Telecommunications companies Vodafone and Vocus are promising a bigger, brighter broadband service when the national high speed fibre fibre network is deregulated in two years.
The pair plan to invest tens of millions of dollars to develop faster and more specialised broadband services, which they say will 'unbundle' the network that has been built by Chorus and three other regional broadband companies.
The network operators will have to allow third parties, such as Vodafone and Vocus, access to their fibre to provide their own wholesale services.
Vocus operates the Slingshot and Orcon broadband services.
Vodafone chief executive Russell Stanners said the joint venture would invest in superior technology, which would allow the companies to offer from a much greater range of products.
"What this will allows you to do is you can now start to competing on product, so you'll see lots of innovation and choice around product, which is what consumers would expect - they expect to have all these different options to choose from," Mr Stanners said.
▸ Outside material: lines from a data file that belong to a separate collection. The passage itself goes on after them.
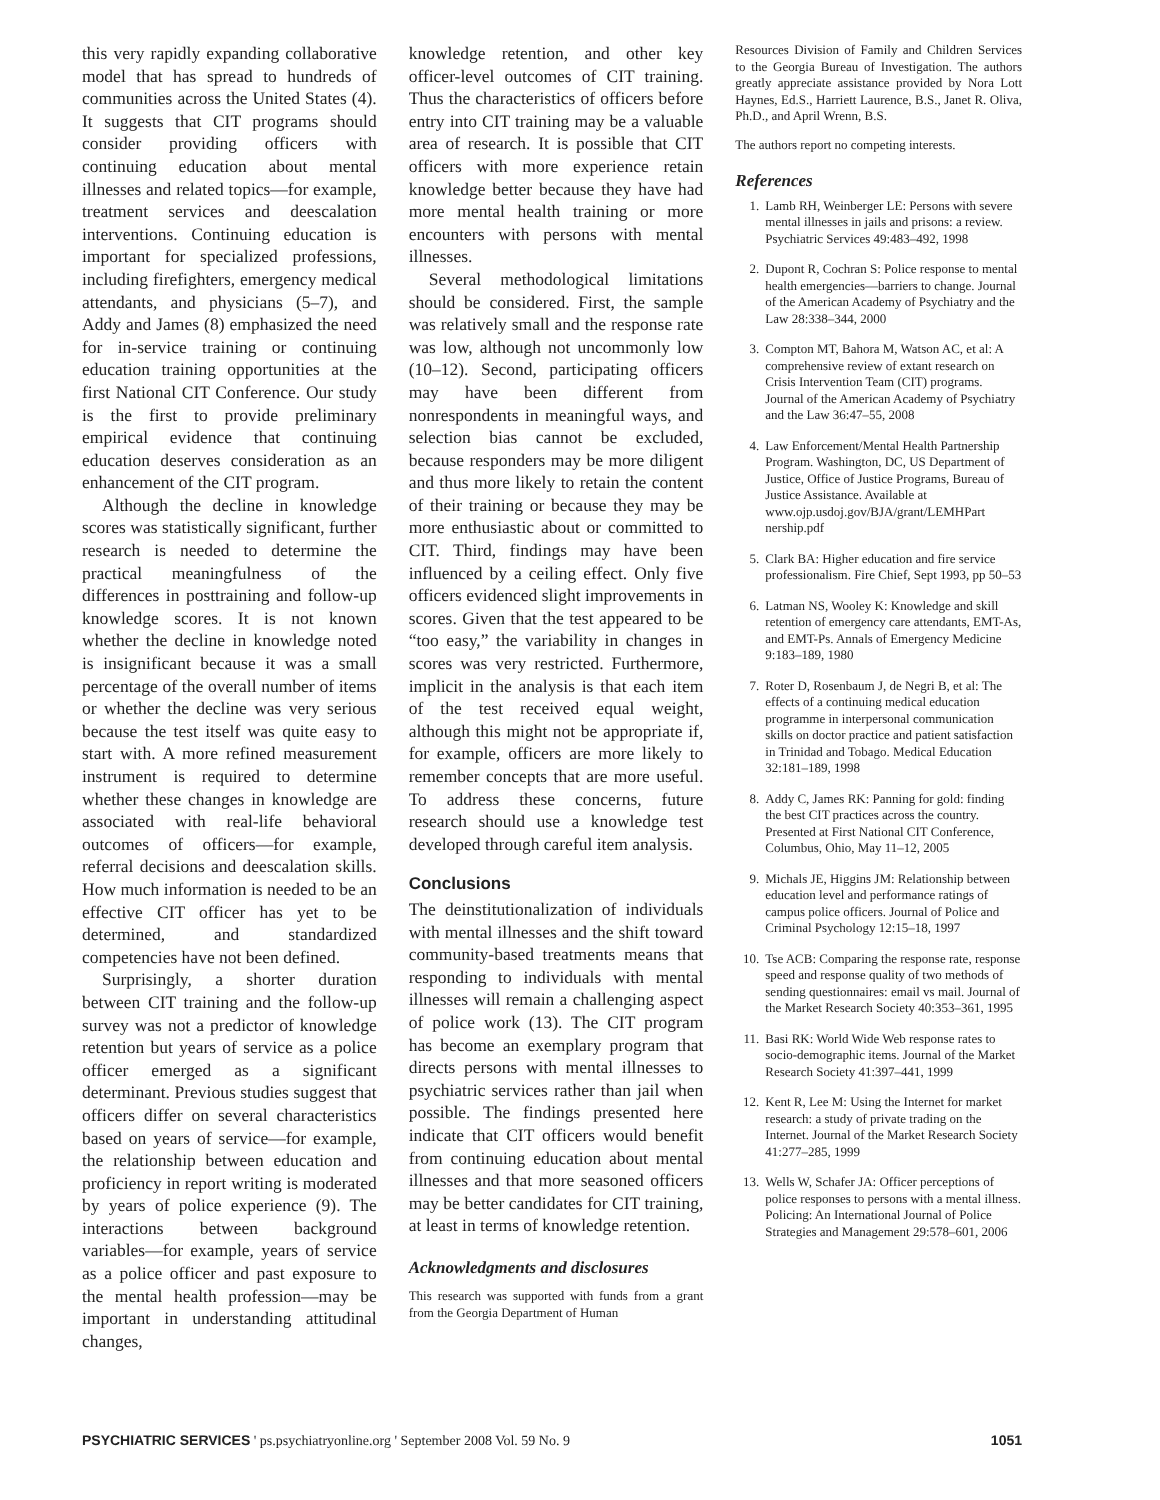this very rapidly expanding collaborative model that has spread to hundreds of communities across the United States (4). It suggests that CIT programs should consider providing officers with continuing education about mental illnesses and related topics—for example, treatment services and deescalation interventions. Continuing education is important for specialized professions, including firefighters, emergency medical attendants, and physicians (5–7), and Addy and James (8) emphasized the need for in-service training or continuing education training opportunities at the first National CIT Conference. Our study is the first to provide preliminary empirical evidence that continuing education deserves consideration as an enhancement of the CIT program.
Although the decline in knowledge scores was statistically significant, further research is needed to determine the practical meaningfulness of the differences in posttraining and follow-up knowledge scores. It is not known whether the decline in knowledge noted is insignificant because it was a small percentage of the overall number of items or whether the decline was very serious because the test itself was quite easy to start with. A more refined measurement instrument is required to determine whether these changes in knowledge are associated with real-life behavioral outcomes of officers—for example, referral decisions and deescalation skills. How much information is needed to be an effective CIT officer has yet to be determined, and standardized competencies have not been defined.
Surprisingly, a shorter duration between CIT training and the follow-up survey was not a predictor of knowledge retention but years of service as a police officer emerged as a significant determinant. Previous studies suggest that officers differ on several characteristics based on years of service—for example, the relationship between education and proficiency in report writing is moderated by years of police experience (9). The interactions between background variables—for example, years of service as a police officer and past exposure to the mental health profession—may be important in understanding attitudinal changes,
knowledge retention, and other key officer-level outcomes of CIT training. Thus the characteristics of officers before entry into CIT training may be a valuable area of research. It is possible that CIT officers with more experience retain knowledge better because they have had more mental health training or more encounters with persons with mental illnesses.
Several methodological limitations should be considered. First, the sample was relatively small and the response rate was low, although not uncommonly low (10–12). Second, participating officers may have been different from nonrespondents in meaningful ways, and selection bias cannot be excluded, because responders may be more diligent and thus more likely to retain the content of their training or because they may be more enthusiastic about or committed to CIT. Third, findings may have been influenced by a ceiling effect. Only five officers evidenced slight improvements in scores. Given that the test appeared to be “too easy,” the variability in changes in scores was very restricted. Furthermore, implicit in the analysis is that each item of the test received equal weight, although this might not be appropriate if, for example, officers are more likely to remember concepts that are more useful. To address these concerns, future research should use a knowledge test developed through careful item analysis.
Conclusions
The deinstitutionalization of individuals with mental illnesses and the shift toward community-based treatments means that responding to individuals with mental illnesses will remain a challenging aspect of police work (13). The CIT program has become an exemplary program that directs persons with mental illnesses to psychiatric services rather than jail when possible. The findings presented here indicate that CIT officers would benefit from continuing education about mental illnesses and that more seasoned officers may be better candidates for CIT training, at least in terms of knowledge retention.
Acknowledgments and disclosures
This research was supported with funds from a grant from the Georgia Department of Human
Resources Division of Family and Children Services to the Georgia Bureau of Investigation. The authors greatly appreciate assistance provided by Nora Lott Haynes, Ed.S., Harriett Laurence, B.S., Janet R. Oliva, Ph.D., and April Wrenn, B.S.
The authors report no competing interests.
References
1. Lamb RH, Weinberger LE: Persons with severe mental illnesses in jails and prisons: a review. Psychiatric Services 49:483–492, 1998
2. Dupont R, Cochran S: Police response to mental health emergencies—barriers to change. Journal of the American Academy of Psychiatry and the Law 28:338–344, 2000
3. Compton MT, Bahora M, Watson AC, et al: A comprehensive review of extant research on Crisis Intervention Team (CIT) programs. Journal of the American Academy of Psychiatry and the Law 36:47–55, 2008
4. Law Enforcement/Mental Health Partnership Program. Washington, DC, US Department of Justice, Office of Justice Programs, Bureau of Justice Assistance. Available at www.ojp.usdoj.gov/BJA/grant/LEMHPart nership.pdf
5. Clark BA: Higher education and fire service professionalism. Fire Chief, Sept 1993, pp 50–53
6. Latman NS, Wooley K: Knowledge and skill retention of emergency care attendants, EMT-As, and EMT-Ps. Annals of Emergency Medicine 9:183–189, 1980
7. Roter D, Rosenbaum J, de Negri B, et al: The effects of a continuing medical education programme in interpersonal communication skills on doctor practice and patient satisfaction in Trinidad and Tobago. Medical Education 32:181–189, 1998
8. Addy C, James RK: Panning for gold: finding the best CIT practices across the country. Presented at First National CIT Conference, Columbus, Ohio, May 11–12, 2005
9. Michals JE, Higgins JM: Relationship between education level and performance ratings of campus police officers. Journal of Police and Criminal Psychology 12:15–18, 1997
10. Tse ACB: Comparing the response rate, response speed and response quality of two methods of sending questionnaires: email vs mail. Journal of the Market Research Society 40:353–361, 1995
11. Basi RK: World Wide Web response rates to socio-demographic items. Journal of the Market Research Society 41:397–441, 1999
12. Kent R, Lee M: Using the Internet for market research: a study of private trading on the Internet. Journal of the Market Research Society 41:277–285, 1999
13. Wells W, Schafer JA: Officer perceptions of police responses to persons with a mental illness. Policing: An International Journal of Police Strategies and Management 29:578–601, 2006
PSYCHIATRIC SERVICES ' ps.psychiatryonline.org ' September 2008 Vol. 59 No. 9 1051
He said this would mean being able to offer specially tailored packages to groups such as gamers, students, and businesses to suit their needs.
InternetNZ said the Vodafone-Vocus venture would help bring more innovation, better services and better prices for consumers.
"Unbundling has worked for New Zealand before, and we see the potential for it to lead to more choice and more competition on fibre too," InternetNZ chief executive Jordan Carter said.
He said it would be up to the companies to prioritise meeting and negotiating suitable commercial arrangements.